Its the middle of winter and everything outside is dormant.. but i was thinking ahead to the spring... Does anybody out there plant many shrubs and flowering trees? 

I know i know, im a big sissy.. but i like them...


Here is some of ours...

Along the driveway, the lower 100-150 feet.. we have 12 small flowering crab trees... They are young; 4 years old and about 5 feet, but they will be nice someday.. even small they put out some nice springtime flowers

along the front entrance to the drive we have 2 more older crab apple trees... These are bigger - 8 Ft, i just planted them this fall.. but they are bigger trees.. Im looking forward to them this spring. I used to have kwanza cherry trees that i purchased at HDepot.. These never really flowered well so i moved them and put the bigger crab trees. Taught me a lesson about 'where' you get your shrubs... 


up around the tup of the driveway; 3 Magnolia trees: These bushes are also small 4-6', they produce nice big flowers in the spring... 

14 Lilacs around back soft of against the back corners of the house.. These also are 3-4 years old, and around 4-5Ft, but produce some real nice flowers in the spring and smell awesome... 

Against the front of the house i have 6 Rose of Sharon trees. These are also around 5 years old but as 6" and produce tons of flowers late summer/early fall. 2 of these 6 were small shoots from a tree in front of my parents house.. i planted them right when i moved in 5 1/2 years ago.. Now those are 8-9 Ft tall and I had to trim them 1st time this year.. 

Out Back, we have a strawberry patch and behind that 12 Blueberry bushes... both do poorly due to wildlife feeding on them... no big deal though. 

We have a bunch of tulips and daffodills that come up in the spring... I usually plant many each fall - from Brecks on line - but this year i skipped it.. i want to see how many survive or how many end up mole food. 

We have 8 pioni plants planted way out back.. these are only 2 years old but in time will produce huge rose like flowers. 


We have a few pussy willow bushes - told ya, im a sissy.. These are tall now 8" and are 4 years in the ground


We have a few other strays; a burning bush plant, some quice apple bushes.. these produce really nice flowers in the spring and small apples not edible..., a few other kwanza cherry trees and others i am forgetting im sure..

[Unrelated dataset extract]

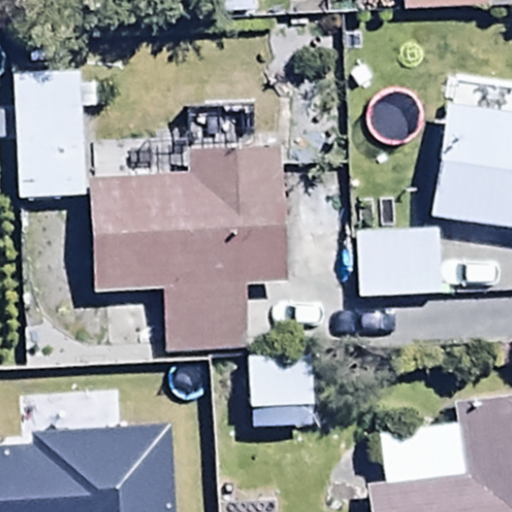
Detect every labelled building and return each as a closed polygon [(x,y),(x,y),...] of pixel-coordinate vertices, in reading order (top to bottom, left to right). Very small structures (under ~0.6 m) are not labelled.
[(398,0),(398,21),(485,20),(485,0),(398,0)] [(78,78),(8,81),(13,210),(80,207),(76,115),(91,114),(90,92),(78,93),(78,78)] [(511,93),(447,83),(425,226),(511,239),(511,93)] [(190,184),(85,189),(91,303),(158,300),(161,366),(240,362),(237,294),(283,291),(276,152),(189,156),(190,184)] [(439,238),(352,240),(354,308),(441,306),(439,238)] [(316,362),(242,366),(246,437),(320,433),(316,362)] [(0,378),(0,475),(39,475),(38,378),(0,378)] [(379,495),(364,496),(365,511),(511,511),(511,407),(451,414),(453,434),(374,443),(379,495)]
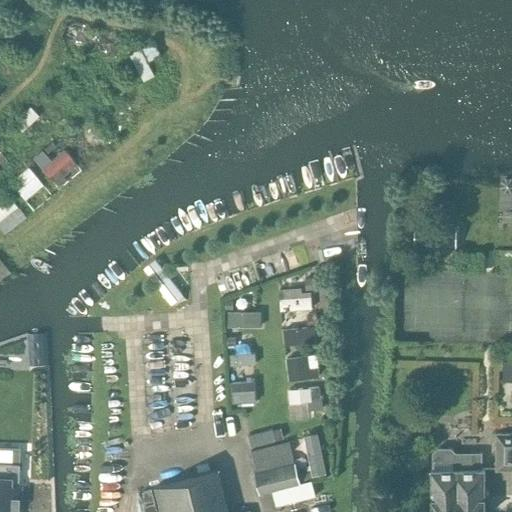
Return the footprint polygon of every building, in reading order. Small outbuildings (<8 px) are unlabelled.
[(416,216),(401,222),(404,230),(419,224),(416,216)] [(154,259),(143,268),(171,304),(182,296),(154,259)] [(260,312),(227,312),(227,327),(260,327),(260,312)] [(314,326),(282,330),(284,345),(316,342),(314,326)] [(255,353),(229,355),(229,365),(255,364),(255,353)] [(307,355),(285,358),(287,381),(318,377),(317,367),(308,368),(307,355)] [(511,362),(503,362),(503,375),(511,374),(511,362)] [(254,382),(229,383),(230,404),(255,402),(254,382)] [(318,387),(287,390),(288,404),(307,402),(308,411),(320,410),(322,409),(321,399),(319,399),(318,387)] [(272,429),(248,435),(251,447),(275,441),(272,429)] [(312,478),(325,475),(317,433),(303,436),(312,478)] [(511,470),(511,434),(496,435),(496,471),(511,470)] [(298,472),(290,441),(251,451),(257,472),(255,472),(261,493),(273,490),(276,505),(315,495),(311,480),(309,481),(306,470),(298,472)] [(456,453),(451,448),(438,448),(433,453),(433,470),(431,470),(431,511),(484,511),(484,470),(481,470),(481,453),(456,453)] [(0,511),(19,511),(21,485),(17,485),(17,464),(0,463),(0,511)] [(242,511),(229,511),(219,471),(155,488),(160,511),(248,511),(249,510),(242,511)]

All in all; my favorites are, well i like them all.. they do a nice spring show of flowers and then the rose of sharons flower late summer... Those trees produce hundres and hundreds of flowers per tree.. but take a real beating from japanese beetles

In between the shrubs, tulips & daffodils come up and i plant lots of perrenials or annuals (i forget which, whichever ones only last a season) in the summer to keep things flowery... 


We are in maine and at zone 5 so lots of things id like to plant can not survive the cold winters...

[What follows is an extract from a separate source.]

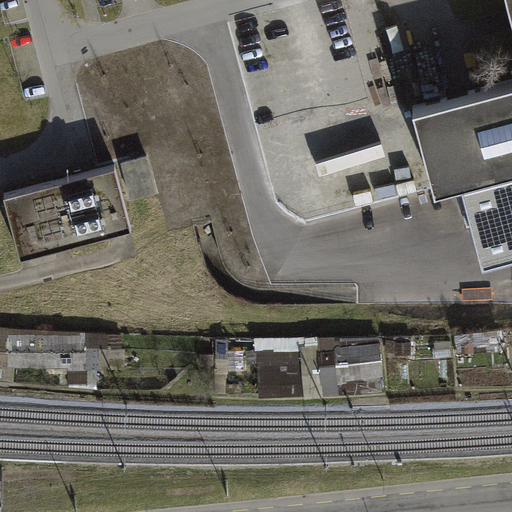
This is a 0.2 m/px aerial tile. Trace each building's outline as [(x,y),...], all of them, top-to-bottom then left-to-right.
[(511,0),(508,0),(511,14),(511,79),(449,96),(413,105),(435,188),(464,180),(483,260),(511,252),(511,0)] [(147,155),(122,162),(132,198),(157,191),(147,155)] [(21,256),(132,227),(116,164),(4,193),(21,256)] [(0,331),(0,364),(66,366),(66,383),(86,383),(86,349),(106,349),(107,334),(0,331)] [(481,337),(472,337),(473,355),(482,354),(481,337)] [(304,344),(278,345),(278,384),(304,383),(304,344)] [(410,346),(395,346),(395,358),(411,357),(410,346)] [(379,347),(325,351),(328,386),(381,382),(379,347)]
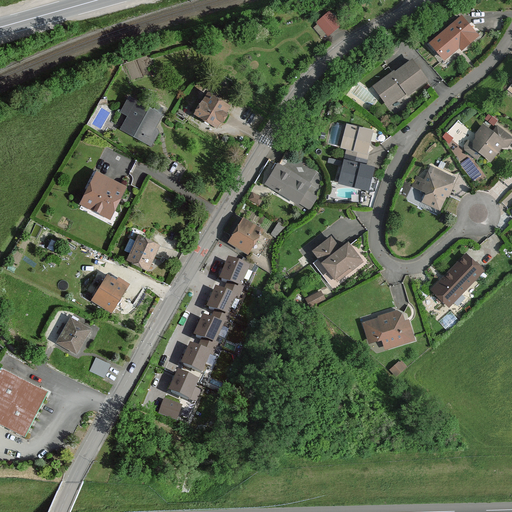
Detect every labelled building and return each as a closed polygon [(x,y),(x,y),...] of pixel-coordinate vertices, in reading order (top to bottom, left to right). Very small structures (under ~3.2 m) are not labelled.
[(321,26),(330,36),(340,27),(331,16),(321,26)] [(441,51),(438,52),(445,59),(459,46),(462,49),(477,37),(462,19),(434,43),(441,51)] [(441,51),(434,43),(432,45),(438,52),(441,51)] [(375,88),(386,103),(404,89),(406,92),(407,94),(425,81),(412,62),(394,76),(393,74),(375,88)] [(404,89),(386,103),(388,106),(406,92),(404,89)] [(228,107),(214,99),(208,95),(197,114),(217,126),(221,120),(223,121),(225,118),(227,115),(225,114),(228,107)] [(130,118),(124,128),(146,140),(155,126),(158,119),(129,102),(122,113),(130,118)] [(187,120),(193,108),(184,104),(179,114),(178,116),(186,120),(187,120)] [(367,190),(370,181),(367,180),(368,177),(371,177),(373,168),(365,166),(369,152),(367,152),(369,144),(366,143),(367,139),(370,140),(372,132),(348,126),(345,140),(348,141),(346,147),(348,148),(344,161),(346,162),(343,176),(349,177),(347,184),(367,190)] [(146,140),(124,128),(122,131),(144,143),(146,140)] [(511,142),(511,138),(498,128),(493,135),(484,128),(477,137),(483,140),(477,148),(470,143),(467,147),(467,151),(478,160),(483,154),(491,161),(498,152),(496,150),(502,142),(505,144),(509,147),(511,142)] [(496,150),(498,152),(505,144),(502,142),(496,150)] [(291,191),(288,197),(299,205),(311,185),(279,166),(274,175),(268,185),(282,194),(285,188),(291,191)] [(448,186),(450,186),(453,179),(433,169),(426,183),(423,190),(431,194),(426,202),(440,208),(446,195),(444,193),(448,186)] [(95,189),(101,177),(97,175),(91,187),(95,189)] [(112,212),(118,201),(115,199),(118,193),(121,188),(111,182),(101,177),(95,189),(91,187),(85,200),(94,205),(92,209),(102,214),(105,208),(112,212)] [(414,186),(423,190),(426,183),(417,179),(414,186)] [(285,188),(282,194),(288,197),(291,191),(285,188)] [(94,205),(85,200),(83,204),(92,209),(94,205)] [(110,218),(112,212),(105,208),(102,214),(110,218)] [(269,259),(261,254),(272,237),(245,221),(240,229),(238,227),(236,230),(234,233),(237,235),(232,242),(248,251),(248,250),(252,253),(249,257),(247,259),(254,264),(271,275),(270,265),(269,259)] [(129,260),(148,269),(157,251),(159,246),(140,237),(138,242),(132,239),(126,250),(132,253),(129,260)] [(350,266),(352,269),(361,262),(348,245),(340,251),(330,239),(314,251),(335,277),(350,266)] [(451,300),(453,302),(483,272),(467,256),(434,290),(445,302),(446,300),(451,300)] [(248,273),(254,264),(247,259),(244,257),(241,262),(237,268),(248,273)] [(244,282),(248,274),(248,273),(237,268),(230,264),(226,273),(222,281),(230,284),(241,290),(244,282)] [(350,266),(335,277),(337,280),(352,269),(350,266)] [(251,285),(255,277),(248,274),(244,282),(251,285)] [(129,302),(121,297),(127,288),(126,287),(118,282),(108,276),(93,300),(112,311),(115,306),(123,310),(129,302)] [(232,310),(236,301),(238,303),(243,291),(241,290),(230,284),(227,290),(224,296),(217,292),(213,300),(209,309),(217,312),(228,317),(232,310)] [(420,304),(431,315),(442,304),(431,292),(420,304)] [(238,313),(242,305),(238,303),(236,301),(232,310),(238,313)] [(219,338),(223,329),(225,330),(230,319),(228,317),(217,312),(214,318),(212,323),(204,320),(201,327),(197,336),(197,337),(204,340),(215,346),(219,338)] [(379,323),(367,326),(372,340),(384,337),(387,346),(413,339),(408,322),(405,323),(402,314),(398,312),(381,317),(381,319),(379,323)] [(58,342),(77,353),(79,349),(90,329),(72,319),(58,342)] [(193,334),(197,336),(201,327),(198,325),(193,334)] [(226,341),(230,332),(225,330),(223,329),(219,338),(226,341)] [(203,373),(210,357),(212,358),(218,346),(215,346),(204,340),(201,347),(199,352),(192,348),(188,356),(184,365),(203,373)] [(213,369),(217,360),(212,358),(210,357),(206,366),(213,369)] [(91,371),(105,378),(108,372),(112,365),(97,358),(91,371)] [(0,425),(26,438),(45,400),(42,390),(29,384),(1,369),(0,370),(0,425)] [(190,400),(198,384),(179,375),(176,383),(172,392),(190,400)] [(176,421),(181,407),(166,401),(161,415),(176,421)]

Sorry to ramble, just thinking about spring... its only a few months away!!!


So what do you have or plan to have or are you thinking about planting??


----------



## Argee (Sep 17, 2003)

SJ you are definetly not a sissy. I love planting and growing things also. We don't have near that many trees planted.

I am truly amazed that you live in Maine and are in zone 5. We are in zone 4 right on the border of zone 3. I'd like to see some pics of your trees and shrubs.


----------



## ducati996 (Dec 27, 2003)

Hi Simple_john,

I will be asking for advice soon enough on what i need for my privacy barrier...from what i calculated I need 60 yrds of fill
and about 60 arborivites to cover 128 feet with them 2 feet apart.
The height on the arbovites are 5 footers, with maybe a 2 foot high berme...the fence is a 6 footer...

i could use another plant as well...I just dont want an amazon tree growing along that fence line

How does one plant and make a good symetical berme for the plants, weed cloth, and mulch....

Its early yet...but I like to plan ahead

Ducati


----------



## guest (Sep 16, 2003)

Hey Argee where you been? 

Duc, could you do the arborvitaes 4 Feet apart then youll need half as many.. I love seeing those 'estate' looking homes with a long row of high arborvitaes. They look great and grow really fast...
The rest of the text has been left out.